(MATERIAL PROVIDED begins)

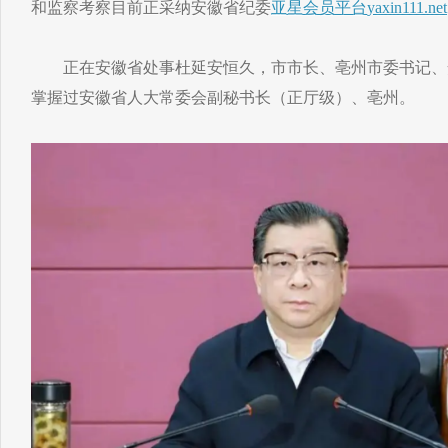
和监察考察目前正采纳安徽省纪委
亚星会员平台
yaxin111.net
正在安徽省处事杜延安恒久，市市长、亳州市委书记、
掌握过安徽省人大常委会副秘书长（正厅级）、亳州。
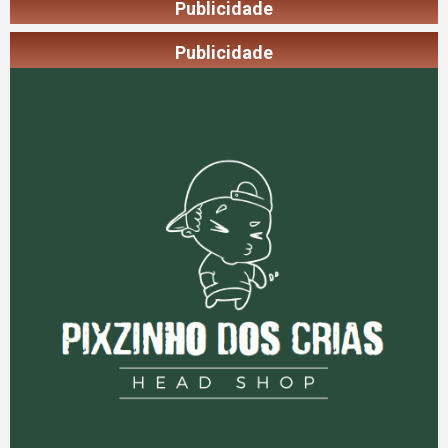
Publicidade
Publicidade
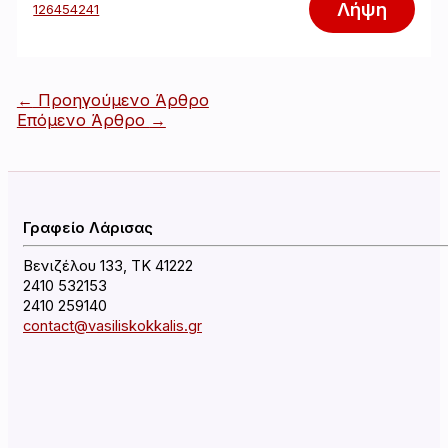
Λήψη
126454241
Πλοήγηση
←
Προηγούμενο Άρθρο
άρθρων
Επόμενο Άρθρο
→
Γραφείο Λάρισας
Βενιζέλου 133, ΤΚ 41222
2410 532153
2410 259140
contact@vasiliskokkalis.gr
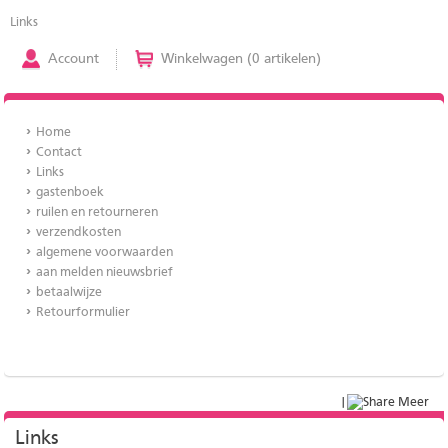
Links
Account
Winkelwagen (0 artikelen)
Home
Contact
Links
gastenboek
ruilen en retourneren
verzendkosten
algemene voorwaarden
aan melden nieuwsbrief
betaalwijze
Retourformulier
|
Meer
Links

(MATERIAL PROVIDED ends)

JOB ITEM. Please reproduce, line for line, the text read from every one of the records above, without the pictures.

EXPECTED ANSWER.
和监察考察目前正采纳安徽省纪委
亚星会员平台
yaxin111.net
正在安徽省处事杜延安恒久，市市长、亳州市委书记、
掌握过安徽省人大常委会副秘书长（正厅级）、亳州。
Publicidade
Publicidade
Λήψη
126454241
Πλοήγηση
←
Προηγούμενο Άρθρο
άρθρων
Επόμενο Άρθρο
→
Γραφείο Λάρισας
Βενιζέλου 133, ΤΚ 41222
2410 532153
2410 259140
contact@vasiliskokkalis.gr
Links
Account
Winkelwagen (0 artikelen)
Home
Contact
Links
gastenboek
ruilen en retourneren
verzendkosten
algemene voorwaarden
aan melden nieuwsbrief
betaalwijze
Retourformulier
|
Meer
Links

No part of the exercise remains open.